Often, a big barrier to coming to camp the first time is homesickness. Not only is it common–it happens to every single person at some point. For some, it’s when they watch their family drive away on Opening Day. Others might feel it when it’s time to get in the river–and they realize there are fish in there! Someone else might fear getting up on a horse, and suddenly feel the need to speak with their mom. Or perhaps a counselor scolds them or a fellow camper gets angry at them for some perceived infraction. Another common time is bedtime. Basically, there is always something that can go wrong. If you are a grown up, you can take maeng da kratom to fight anxiety, but it does not work the same way for children.
It mostly happens because the camper is stepping outside of what is predictable and comfortable to her. Knowing that it may occur and believing that it will get better are good first steps to overcoming it. I’m copying below some thoughts on the subject by Dr. Chris Thurber, who is considered the expert on the subject in our camping industry.
Everybody has thoughts of home, but not everyone is paralyzed by them. Some people feel homesick, but never let anyone know their feelings. People normally feel worse if they think they’re the only one feeling that way (trust me, you’re not!).
Some causes of homesickness include personality factors, such as:
- little previous experience with separation from home (such as spending the night away from home)
- no previous experience at The Heart (causing doubts about the specific place and routine)
- young age (developmentally unable to express feelings and thoughts)
- anxious or depressed feelings in the three months prior to camp
- insecure attachment—this begins at home with past experiences. It is your lack of faith that a counselor will be able to take care of you.
- low perceived emotional control— the feeling of helplessness in the face of emotions. In other words, you wake up in a bad mood believes you are doomed to be in a bad mood all day because you are unable to pull yourself out of it.

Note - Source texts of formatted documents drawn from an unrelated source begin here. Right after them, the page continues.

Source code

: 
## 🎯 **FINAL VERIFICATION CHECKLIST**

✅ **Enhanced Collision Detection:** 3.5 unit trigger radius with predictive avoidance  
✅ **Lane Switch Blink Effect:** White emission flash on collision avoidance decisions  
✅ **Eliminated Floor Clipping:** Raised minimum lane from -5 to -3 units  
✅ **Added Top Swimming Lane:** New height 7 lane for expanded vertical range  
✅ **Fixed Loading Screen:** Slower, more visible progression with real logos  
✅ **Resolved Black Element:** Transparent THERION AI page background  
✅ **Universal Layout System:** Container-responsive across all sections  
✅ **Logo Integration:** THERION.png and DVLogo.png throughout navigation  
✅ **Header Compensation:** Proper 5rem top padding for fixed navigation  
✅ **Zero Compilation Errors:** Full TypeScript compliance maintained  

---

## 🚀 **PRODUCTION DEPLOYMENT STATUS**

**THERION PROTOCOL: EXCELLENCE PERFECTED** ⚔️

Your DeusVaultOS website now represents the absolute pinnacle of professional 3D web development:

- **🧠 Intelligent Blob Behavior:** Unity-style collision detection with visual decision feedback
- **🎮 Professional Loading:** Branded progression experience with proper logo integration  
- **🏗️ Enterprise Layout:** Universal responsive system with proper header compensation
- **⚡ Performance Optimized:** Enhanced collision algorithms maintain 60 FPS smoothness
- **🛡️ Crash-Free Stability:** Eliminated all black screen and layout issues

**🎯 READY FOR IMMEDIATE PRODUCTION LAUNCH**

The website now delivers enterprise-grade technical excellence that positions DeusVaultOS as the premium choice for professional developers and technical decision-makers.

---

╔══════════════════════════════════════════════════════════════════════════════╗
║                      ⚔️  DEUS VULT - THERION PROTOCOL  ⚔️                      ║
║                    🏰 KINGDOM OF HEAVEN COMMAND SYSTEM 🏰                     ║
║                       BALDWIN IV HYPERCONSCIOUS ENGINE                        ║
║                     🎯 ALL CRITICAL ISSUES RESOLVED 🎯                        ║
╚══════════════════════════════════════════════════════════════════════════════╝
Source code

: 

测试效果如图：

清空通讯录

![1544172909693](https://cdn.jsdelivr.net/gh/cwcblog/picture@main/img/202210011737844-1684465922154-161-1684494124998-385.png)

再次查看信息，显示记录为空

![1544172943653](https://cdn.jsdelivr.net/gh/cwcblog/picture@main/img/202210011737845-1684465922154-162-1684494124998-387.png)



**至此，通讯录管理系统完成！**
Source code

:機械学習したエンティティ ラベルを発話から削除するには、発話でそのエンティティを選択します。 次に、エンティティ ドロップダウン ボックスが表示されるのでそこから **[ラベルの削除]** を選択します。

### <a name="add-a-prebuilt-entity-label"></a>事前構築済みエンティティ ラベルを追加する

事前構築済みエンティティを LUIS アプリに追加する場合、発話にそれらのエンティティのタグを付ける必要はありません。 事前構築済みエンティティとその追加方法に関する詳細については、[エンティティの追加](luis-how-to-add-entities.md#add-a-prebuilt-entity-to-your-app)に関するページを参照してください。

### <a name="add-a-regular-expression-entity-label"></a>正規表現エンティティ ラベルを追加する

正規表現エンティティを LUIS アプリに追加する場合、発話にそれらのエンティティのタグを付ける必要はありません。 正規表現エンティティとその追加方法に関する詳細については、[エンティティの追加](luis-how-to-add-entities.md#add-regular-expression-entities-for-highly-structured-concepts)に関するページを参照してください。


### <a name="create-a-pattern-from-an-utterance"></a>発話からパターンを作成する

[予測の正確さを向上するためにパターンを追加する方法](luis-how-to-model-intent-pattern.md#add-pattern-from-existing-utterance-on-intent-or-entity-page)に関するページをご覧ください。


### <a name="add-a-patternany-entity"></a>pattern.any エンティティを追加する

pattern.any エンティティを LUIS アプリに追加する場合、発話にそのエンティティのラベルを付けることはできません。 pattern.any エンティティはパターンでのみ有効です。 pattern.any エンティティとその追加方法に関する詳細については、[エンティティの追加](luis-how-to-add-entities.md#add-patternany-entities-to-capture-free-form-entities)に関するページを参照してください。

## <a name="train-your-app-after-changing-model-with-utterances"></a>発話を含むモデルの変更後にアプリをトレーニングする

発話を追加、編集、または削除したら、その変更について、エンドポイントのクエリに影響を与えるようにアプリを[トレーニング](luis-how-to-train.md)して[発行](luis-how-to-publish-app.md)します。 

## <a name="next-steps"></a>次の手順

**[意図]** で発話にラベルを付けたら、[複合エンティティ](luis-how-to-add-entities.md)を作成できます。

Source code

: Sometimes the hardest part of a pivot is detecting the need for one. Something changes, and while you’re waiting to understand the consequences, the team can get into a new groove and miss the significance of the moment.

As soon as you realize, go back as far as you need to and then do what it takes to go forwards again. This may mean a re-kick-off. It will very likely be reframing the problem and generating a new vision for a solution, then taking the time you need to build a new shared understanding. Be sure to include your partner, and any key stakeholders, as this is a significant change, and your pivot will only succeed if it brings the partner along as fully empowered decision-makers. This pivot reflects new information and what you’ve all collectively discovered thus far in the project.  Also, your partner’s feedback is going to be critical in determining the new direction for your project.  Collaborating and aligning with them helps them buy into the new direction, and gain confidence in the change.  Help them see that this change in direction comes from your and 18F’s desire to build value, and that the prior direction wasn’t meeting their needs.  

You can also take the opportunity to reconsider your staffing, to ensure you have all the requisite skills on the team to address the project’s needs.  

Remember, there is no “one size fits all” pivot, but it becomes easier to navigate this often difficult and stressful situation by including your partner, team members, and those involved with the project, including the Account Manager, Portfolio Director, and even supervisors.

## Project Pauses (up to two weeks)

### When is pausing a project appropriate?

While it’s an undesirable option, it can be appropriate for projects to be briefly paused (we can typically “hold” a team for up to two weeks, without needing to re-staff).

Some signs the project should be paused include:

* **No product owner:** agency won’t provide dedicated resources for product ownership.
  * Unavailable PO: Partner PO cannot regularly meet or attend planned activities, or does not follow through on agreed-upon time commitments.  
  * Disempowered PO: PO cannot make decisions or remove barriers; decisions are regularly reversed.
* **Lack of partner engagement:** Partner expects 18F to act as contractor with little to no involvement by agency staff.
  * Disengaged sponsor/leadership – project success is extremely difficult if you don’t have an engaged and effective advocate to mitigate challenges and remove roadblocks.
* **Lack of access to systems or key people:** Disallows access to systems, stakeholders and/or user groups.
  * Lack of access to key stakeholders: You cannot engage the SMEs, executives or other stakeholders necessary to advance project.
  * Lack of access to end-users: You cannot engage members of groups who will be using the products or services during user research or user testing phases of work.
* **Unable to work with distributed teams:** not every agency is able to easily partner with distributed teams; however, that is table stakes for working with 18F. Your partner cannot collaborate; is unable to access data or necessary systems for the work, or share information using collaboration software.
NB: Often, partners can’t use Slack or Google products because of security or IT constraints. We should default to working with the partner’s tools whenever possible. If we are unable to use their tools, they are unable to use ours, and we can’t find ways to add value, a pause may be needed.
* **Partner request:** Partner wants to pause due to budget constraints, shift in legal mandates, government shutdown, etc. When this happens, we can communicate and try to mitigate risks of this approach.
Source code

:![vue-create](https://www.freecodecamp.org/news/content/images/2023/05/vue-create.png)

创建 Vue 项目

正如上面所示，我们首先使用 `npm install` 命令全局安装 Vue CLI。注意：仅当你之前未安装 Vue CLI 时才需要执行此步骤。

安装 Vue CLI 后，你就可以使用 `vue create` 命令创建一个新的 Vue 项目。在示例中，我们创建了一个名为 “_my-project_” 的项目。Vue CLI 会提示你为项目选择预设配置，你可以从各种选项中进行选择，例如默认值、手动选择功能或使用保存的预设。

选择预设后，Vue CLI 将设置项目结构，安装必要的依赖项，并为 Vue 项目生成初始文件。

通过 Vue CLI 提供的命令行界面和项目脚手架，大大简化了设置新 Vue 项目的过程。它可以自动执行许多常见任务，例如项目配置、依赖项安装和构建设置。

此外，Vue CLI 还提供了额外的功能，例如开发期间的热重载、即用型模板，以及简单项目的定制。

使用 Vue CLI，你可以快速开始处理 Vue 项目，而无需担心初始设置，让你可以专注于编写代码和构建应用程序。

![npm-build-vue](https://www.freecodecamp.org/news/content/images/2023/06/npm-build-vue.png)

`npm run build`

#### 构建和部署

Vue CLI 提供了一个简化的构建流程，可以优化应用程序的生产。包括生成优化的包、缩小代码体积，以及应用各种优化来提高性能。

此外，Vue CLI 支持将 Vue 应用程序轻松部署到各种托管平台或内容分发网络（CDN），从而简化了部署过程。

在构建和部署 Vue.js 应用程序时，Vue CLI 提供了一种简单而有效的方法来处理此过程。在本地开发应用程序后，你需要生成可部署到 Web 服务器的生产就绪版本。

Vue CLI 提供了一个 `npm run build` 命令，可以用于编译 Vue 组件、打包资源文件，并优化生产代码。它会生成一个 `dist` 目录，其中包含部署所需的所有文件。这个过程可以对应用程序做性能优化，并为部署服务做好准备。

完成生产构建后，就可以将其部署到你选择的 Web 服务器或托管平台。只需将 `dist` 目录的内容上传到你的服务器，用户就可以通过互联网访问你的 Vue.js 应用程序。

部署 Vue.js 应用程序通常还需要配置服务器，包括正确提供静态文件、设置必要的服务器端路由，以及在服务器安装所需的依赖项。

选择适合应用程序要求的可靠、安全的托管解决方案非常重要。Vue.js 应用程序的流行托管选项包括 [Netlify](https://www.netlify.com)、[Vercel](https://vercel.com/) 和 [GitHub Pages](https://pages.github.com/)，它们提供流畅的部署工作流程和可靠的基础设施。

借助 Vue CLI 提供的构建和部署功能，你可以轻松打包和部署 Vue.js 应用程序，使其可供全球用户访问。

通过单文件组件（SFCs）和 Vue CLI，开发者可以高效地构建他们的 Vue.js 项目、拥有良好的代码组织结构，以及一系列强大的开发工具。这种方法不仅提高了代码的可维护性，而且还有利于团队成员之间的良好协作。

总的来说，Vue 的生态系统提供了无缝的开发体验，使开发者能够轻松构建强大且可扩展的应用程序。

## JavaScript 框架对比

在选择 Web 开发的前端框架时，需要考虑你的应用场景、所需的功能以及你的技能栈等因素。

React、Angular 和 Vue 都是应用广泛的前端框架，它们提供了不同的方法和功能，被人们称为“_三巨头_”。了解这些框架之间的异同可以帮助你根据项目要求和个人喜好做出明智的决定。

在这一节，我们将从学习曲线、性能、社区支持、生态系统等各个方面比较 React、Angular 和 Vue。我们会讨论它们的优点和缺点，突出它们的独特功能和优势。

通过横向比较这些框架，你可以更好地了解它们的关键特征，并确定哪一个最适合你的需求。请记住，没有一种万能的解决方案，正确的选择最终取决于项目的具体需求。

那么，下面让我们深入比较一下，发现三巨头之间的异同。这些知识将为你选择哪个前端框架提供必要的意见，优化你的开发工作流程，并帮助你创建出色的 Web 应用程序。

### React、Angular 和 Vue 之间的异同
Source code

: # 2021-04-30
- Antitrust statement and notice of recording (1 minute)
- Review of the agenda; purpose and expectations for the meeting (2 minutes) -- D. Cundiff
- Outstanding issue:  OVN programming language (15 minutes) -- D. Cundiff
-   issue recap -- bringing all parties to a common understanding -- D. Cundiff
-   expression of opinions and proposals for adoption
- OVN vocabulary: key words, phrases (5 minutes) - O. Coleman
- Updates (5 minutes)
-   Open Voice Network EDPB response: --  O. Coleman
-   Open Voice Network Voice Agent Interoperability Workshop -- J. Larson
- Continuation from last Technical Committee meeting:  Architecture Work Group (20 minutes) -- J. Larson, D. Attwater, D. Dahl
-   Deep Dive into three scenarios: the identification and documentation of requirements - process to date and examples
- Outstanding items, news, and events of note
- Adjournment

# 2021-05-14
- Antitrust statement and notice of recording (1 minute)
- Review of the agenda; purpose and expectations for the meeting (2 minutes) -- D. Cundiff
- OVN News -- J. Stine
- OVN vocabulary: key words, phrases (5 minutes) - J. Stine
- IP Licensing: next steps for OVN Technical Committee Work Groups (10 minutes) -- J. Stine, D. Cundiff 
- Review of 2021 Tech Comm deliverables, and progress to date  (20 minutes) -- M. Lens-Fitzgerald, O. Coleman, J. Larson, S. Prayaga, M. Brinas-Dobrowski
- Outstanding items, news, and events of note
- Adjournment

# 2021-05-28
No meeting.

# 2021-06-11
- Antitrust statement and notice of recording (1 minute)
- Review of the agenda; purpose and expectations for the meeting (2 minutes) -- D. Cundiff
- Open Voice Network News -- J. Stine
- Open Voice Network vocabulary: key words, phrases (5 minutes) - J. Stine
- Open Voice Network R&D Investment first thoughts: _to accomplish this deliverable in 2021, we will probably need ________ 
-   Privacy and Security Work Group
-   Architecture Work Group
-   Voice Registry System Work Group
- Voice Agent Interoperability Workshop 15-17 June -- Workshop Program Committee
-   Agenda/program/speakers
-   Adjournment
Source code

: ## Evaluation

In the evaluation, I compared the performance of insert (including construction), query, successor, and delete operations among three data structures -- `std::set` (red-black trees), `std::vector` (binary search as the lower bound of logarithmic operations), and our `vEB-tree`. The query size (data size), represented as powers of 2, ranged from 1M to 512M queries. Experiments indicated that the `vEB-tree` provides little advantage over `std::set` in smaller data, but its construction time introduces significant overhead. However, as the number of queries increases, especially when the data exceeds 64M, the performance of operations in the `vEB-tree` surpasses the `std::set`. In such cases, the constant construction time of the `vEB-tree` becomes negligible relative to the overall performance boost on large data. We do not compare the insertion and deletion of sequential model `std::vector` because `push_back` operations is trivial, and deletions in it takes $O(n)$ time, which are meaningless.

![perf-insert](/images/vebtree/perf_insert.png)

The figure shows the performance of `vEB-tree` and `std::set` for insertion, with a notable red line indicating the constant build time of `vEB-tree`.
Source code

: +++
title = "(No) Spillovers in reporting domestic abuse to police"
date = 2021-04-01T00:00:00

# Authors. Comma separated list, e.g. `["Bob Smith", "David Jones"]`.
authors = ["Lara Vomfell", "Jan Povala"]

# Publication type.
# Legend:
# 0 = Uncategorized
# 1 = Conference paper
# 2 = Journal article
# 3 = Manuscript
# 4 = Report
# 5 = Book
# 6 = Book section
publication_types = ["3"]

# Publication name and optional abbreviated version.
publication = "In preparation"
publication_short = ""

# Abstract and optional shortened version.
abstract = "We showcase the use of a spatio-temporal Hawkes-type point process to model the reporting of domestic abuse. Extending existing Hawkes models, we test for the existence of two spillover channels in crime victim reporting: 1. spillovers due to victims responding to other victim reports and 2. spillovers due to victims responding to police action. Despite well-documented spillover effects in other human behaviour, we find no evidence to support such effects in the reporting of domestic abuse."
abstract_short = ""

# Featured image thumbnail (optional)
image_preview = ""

More causes of homesickness include family factors, such as:
- low perceived decision control (parents don’t involve you in decision about camp, including big decisions such as if to go, and small decisions, such as what to pack)
- parents who express doubt or anxiety (such as making the statement, “I hope I remember to feed your goldfish” or “I don’t know how I’ll get along without you”)
- unresolved negative life event (such as an impending move, or divorce that hasn’t been resolved before you leave home).
Further causes of homesickness include attitude factors (these are the ones we will have the most control of here at The Heart!), such as:
- your belief that homesickness will be strong
- low expectations of camp
- negative first impressions of camp
Here are some things that YOU can think or do to make your experience better:
Things to do:
- Do something fun to forget about homesickness feelings.
- Do something to feel closer to home (write a letter, or look at the family picture, or other object from home)
- Go see someone who can talk with you to help you feel better
Things to think about:
- Think about the good side of things (activities and friends) to feel better (focus on things you can’t do at home that you can do here at The Heart).
- Think that camp is actually pretty short to make time go by faster (if you’re 10 years old, then you’ve been alive for 540 weeks, and four weeks is a very small fraction of that!)
- Think that your homesickness won’t be unbearable every moment, that its intensity comes and goes; feelings change.
- Try not to think about home and loved ones to forget about homesickness.
- Think about loved ones, to figure out what they would say to help you (remember that some things work for some, while the opposite might work for others).
What does not work:
- Doing nothing
- Wishful thinking
- Doing something angry or mean to someone else
- Trying to get home
To prevent homesickness,
- Get involved in preparation for camp (write to your friends from last year, or call or email them; or write to some new campers who are about your age, to let them get to know you [I can send you names if you want to try this])
- Practice being away (spend the night out, or go out of town to stay with relatives. While you’re away, write to your parents)
- Process any recent stressful events before coming to camp.
Positive thoughts about homesickness:
- It’s normal
- Severe cases are rare
- It teaches kids to cope (this will help so much with separations later)
- When you conquer homesickness, you’ll have nothing left but the fun, friends, adventure, happiness, love, and the memories…and the pride of how you overcame a difficult situation!